▶ [WHAT IS EXPECTED]: I'd like an exact copy of only the lines from the start of the listing below through the line that holds "VOIR LES COMMENTAIRES". Please keep the pictures out.

=== RECORDS FOR THE TASK ===

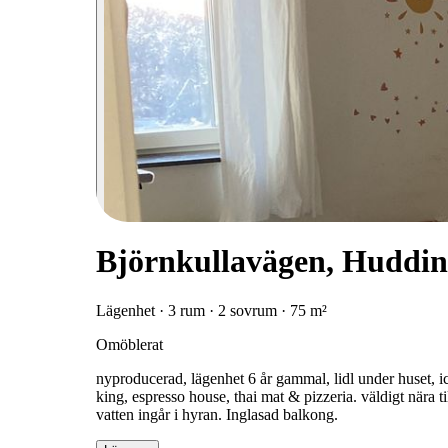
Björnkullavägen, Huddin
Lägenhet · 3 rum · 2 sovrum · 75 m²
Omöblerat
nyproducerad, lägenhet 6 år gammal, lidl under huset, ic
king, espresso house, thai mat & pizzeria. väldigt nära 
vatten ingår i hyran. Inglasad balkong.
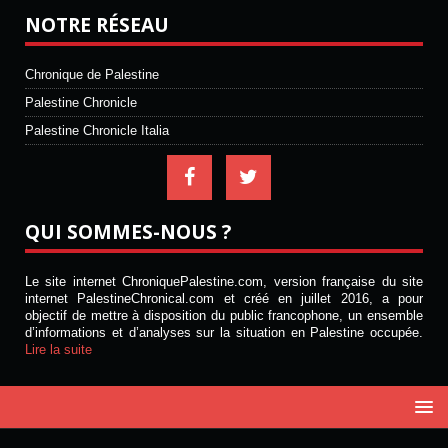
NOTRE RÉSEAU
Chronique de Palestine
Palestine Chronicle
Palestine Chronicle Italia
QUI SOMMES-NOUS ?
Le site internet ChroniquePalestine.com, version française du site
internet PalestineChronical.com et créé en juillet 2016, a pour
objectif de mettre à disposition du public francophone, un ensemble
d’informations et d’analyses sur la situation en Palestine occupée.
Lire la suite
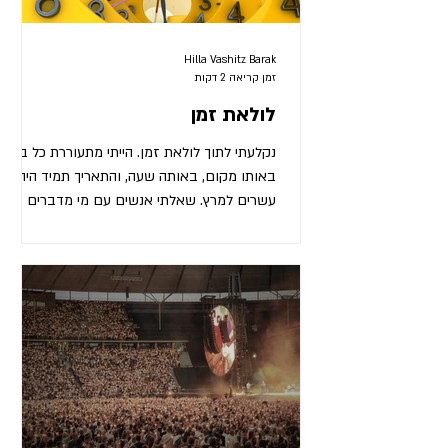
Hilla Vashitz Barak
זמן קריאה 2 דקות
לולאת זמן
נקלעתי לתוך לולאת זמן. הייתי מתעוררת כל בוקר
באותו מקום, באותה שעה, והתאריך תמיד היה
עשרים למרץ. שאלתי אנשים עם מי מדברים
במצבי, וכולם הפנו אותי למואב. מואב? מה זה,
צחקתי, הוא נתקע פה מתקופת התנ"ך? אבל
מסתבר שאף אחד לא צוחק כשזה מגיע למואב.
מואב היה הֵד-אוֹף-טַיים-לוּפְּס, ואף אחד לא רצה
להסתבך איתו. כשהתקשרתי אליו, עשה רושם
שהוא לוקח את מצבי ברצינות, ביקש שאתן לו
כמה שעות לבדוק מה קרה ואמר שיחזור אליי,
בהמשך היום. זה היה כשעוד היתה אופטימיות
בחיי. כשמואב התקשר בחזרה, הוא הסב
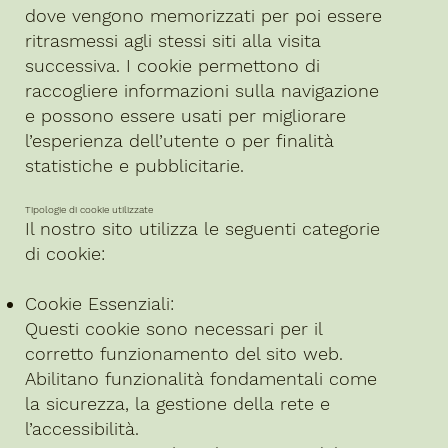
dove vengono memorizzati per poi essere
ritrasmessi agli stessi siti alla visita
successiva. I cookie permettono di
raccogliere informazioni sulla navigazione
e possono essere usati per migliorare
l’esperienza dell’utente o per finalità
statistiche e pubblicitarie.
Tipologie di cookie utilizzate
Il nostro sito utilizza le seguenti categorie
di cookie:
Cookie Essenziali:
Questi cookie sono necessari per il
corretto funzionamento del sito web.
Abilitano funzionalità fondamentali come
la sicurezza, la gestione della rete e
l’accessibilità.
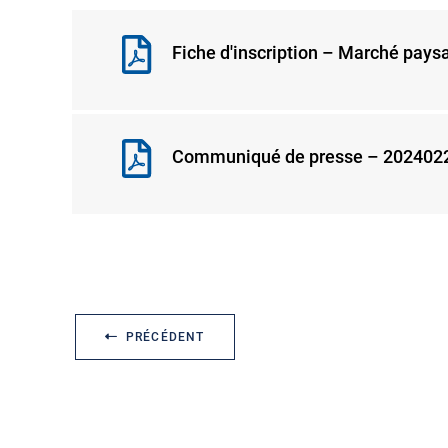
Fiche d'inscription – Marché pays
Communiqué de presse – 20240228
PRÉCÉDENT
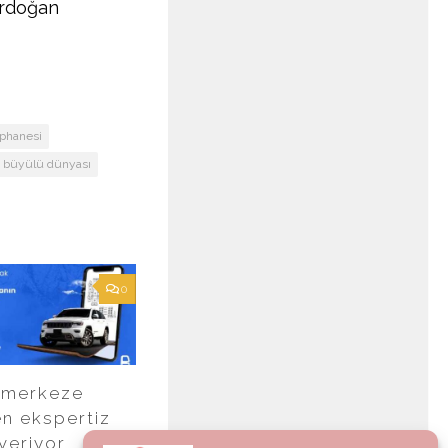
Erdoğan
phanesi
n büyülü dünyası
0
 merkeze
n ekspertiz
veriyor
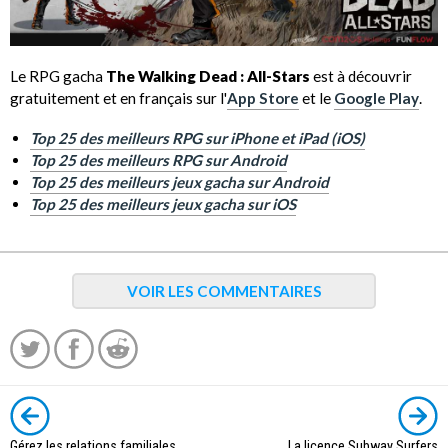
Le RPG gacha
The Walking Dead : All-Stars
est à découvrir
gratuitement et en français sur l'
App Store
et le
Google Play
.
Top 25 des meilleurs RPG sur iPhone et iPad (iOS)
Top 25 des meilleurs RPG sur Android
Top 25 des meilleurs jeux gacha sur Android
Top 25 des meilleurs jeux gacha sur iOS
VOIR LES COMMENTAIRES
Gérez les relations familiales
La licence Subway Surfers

===

▶ [EXPECTED ANSWER]:
Björnkullavägen, Huddin
Lägenhet · 3 rum · 2 sovrum · 75 m²
Omöblerat
nyproducerad, lägenhet 6 år gammal, lidl under huset, ic
king, espresso house, thai mat & pizzeria. väldigt nära 
vatten ingår i hyran. Inglasad balkong.
NOTRE RÉSEAU
Chronique de Palestine
Palestine Chronicle
Palestine Chronicle Italia
QUI SOMMES-NOUS ?
Le site internet ChroniquePalestine.com, version française du site
internet PalestineChronical.com et créé en juillet 2016, a pour
objectif de mettre à disposition du public francophone, un ensemble
d’informations et d’analyses sur la situation en Palestine occupée.
Lire la suite
Hilla Vashitz Barak
זמן קריאה 2 דקות
לולאת זמן
נקלעתי לתוך לולאת זמן. הייתי מתעוררת כל בוקר
באותו מקום, באותה שעה, והתאריך תמיד היה
עשרים למרץ. שאלתי אנשים עם מי מדברים
במצבי, וכולם הפנו אותי למואב. מואב? מה זה,
צחקתי, הוא נתקע פה מתקופת התנ"ך? אבל
מסתבר שאף אחד לא צוחק כשזה מגיע למואב.
מואב היה הֵד-אוֹף-טַיים-לוּפְּס, ואף אחד לא רצה
להסתבך איתו. כשהתקשרתי אליו, עשה רושם
שהוא לוקח את מצבי ברצינות, ביקש שאתן לו
כמה שעות לבדוק מה קרה ואמר שיחזור אליי,
בהמשך היום. זה היה כשעוד היתה אופטימיות
בחיי. כשמואב התקשר בחזרה, הוא הסב
dove vengono memorizzati per poi essere
ritrasmessi agli stessi siti alla visita
successiva. I cookie permettono di
raccogliere informazioni sulla navigazione
e possono essere usati per migliorare
l’esperienza dell’utente o per finalità
statistiche e pubblicitarie.
Tipologie di cookie utilizzate
Il nostro sito utilizza le seguenti categorie
di cookie:
Cookie Essenziali:
Questi cookie sono necessari per il
corretto funzionamento del sito web.
Abilitano funzionalità fondamentali come
la sicurezza, la gestione della rete e
l’accessibilità.
Fiche d'inscription – Marché pays
Communiqué de presse – 20240228
PRÉCÉDENT
Erdoğan
phanesi
n büyülü dünyası
0
 merkeze
n ekspertiz
veriyor
Le RPG gacha
The Walking Dead : All-Stars
est à découvrir
gratuitement et en français sur l'
App Store
et le
Google Play
.
Top 25 des meilleurs RPG sur iPhone et iPad (iOS)
Top 25 des meilleurs RPG sur Android
Top 25 des meilleurs jeux gacha sur Android
Top 25 des meilleurs jeux gacha sur iOS
VOIR LES COMMENTAIRES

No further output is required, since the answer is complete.